Lyon / radio canut : un animateur en examen après "une blague" anti-policiers
Manuel Vicuña - - Déontologie - 0 commentairesIl est poursuivi pour "provocation à des actes terroristes".
Un animateur bénévole de la radio associative lyonnaise, Radio Canut, a été mis en examen et placé sous contrôle judiciaire le 27 octobre. En cause : des propos tenus au micro de cette antenne locale, quelques jours plus tôt.
C’était lors d’une émission diffusée le soir du 20 octobre, consacrée à la musique punk. Au micro, deux animateurs commentent, entre deux morceaux, les rassemblements policiers. Et notamment la manifestation policière qui a lieu le jour même à Lyon sur la place Bellecour : "En ce moment, y a une manif de flics à Bellecour. Avis à tous les suicidés, avis à tous les suicidaires : que votre dernier acte de vie soit utile, faites-vous sauter dans la manif des flics. On vous fera un bel enterrement avec une belle boum. Suicidés, suicidaires, organisez-vous. Oh mais ils sont là pour nous protéger quand même!"

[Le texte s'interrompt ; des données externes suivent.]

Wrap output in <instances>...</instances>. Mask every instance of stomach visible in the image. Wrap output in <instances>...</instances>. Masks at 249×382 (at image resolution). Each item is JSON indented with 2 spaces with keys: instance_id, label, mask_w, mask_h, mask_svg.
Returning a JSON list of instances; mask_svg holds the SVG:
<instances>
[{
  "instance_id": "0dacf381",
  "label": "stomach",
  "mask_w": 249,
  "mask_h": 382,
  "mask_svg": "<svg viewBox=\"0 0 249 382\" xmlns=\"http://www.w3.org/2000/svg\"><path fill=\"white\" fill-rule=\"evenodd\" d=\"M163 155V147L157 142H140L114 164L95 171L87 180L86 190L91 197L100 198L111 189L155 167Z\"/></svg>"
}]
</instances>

Si l'on en croit Le Progrès, c’est un auditeur qui aurait prévenu la police. "Une enquête a été immédiatement confiée à la direction interrégionale de la police judiciaire (DIPJ). Une perquisition a eu lieu dans les locaux de la radio", explique le quotidien régional. La police s'est effectivement rendue sur place le 25 octobre pour saisir l’enregistrement de l’émission. "Quand on voit que des gens déséquilibrés peuvent passer à l’acte dans le contexte que nous connaissons, on ne peut pas laisser passer de tels propos, la responsabilité des médias est importante", estime une source judiciaire, citée par Le Progrès.
Climat de paranoïa
De son côté, Radio Canut dénonce "le climat de paranoïa" installé par l’état d’urgence. "Ces propos tenus sur les ondes du 102.2 sont au second degré, c’est de l’humour ! Confondre terrorisme et satire est apparemment de mise dans une période d’état d’urgence", expliquent les membres de la radio autogérée dans un communiqué diffusé le 2 novembre. "Selon eux, qualifier en terrorisme ces faits montre le climat de paranoïa et ouvre la voie à une répression accrue et ciblée contre les médias alternatifs." Contacté par @si, l'un des membres-animateurs de la radio, Olivier Combi précise : "Non, bien évidemment, Radio Canut n'appelle pas au meurtre des policiers, comme cela a pu être dit dans la presse", explique-t-il. "Il faut replacer les choses dans leur contexte : les propos en question, c'est 30 secondes d'échange sur le ton de la blague entre deux animateurs bénévoles, au milieu d'une émission musicale. Vraiment rien de sérieux, mais aucun média n'a pris la peine de nous appeler, ils se sont tous contentés de la version policière", déplore-t-il.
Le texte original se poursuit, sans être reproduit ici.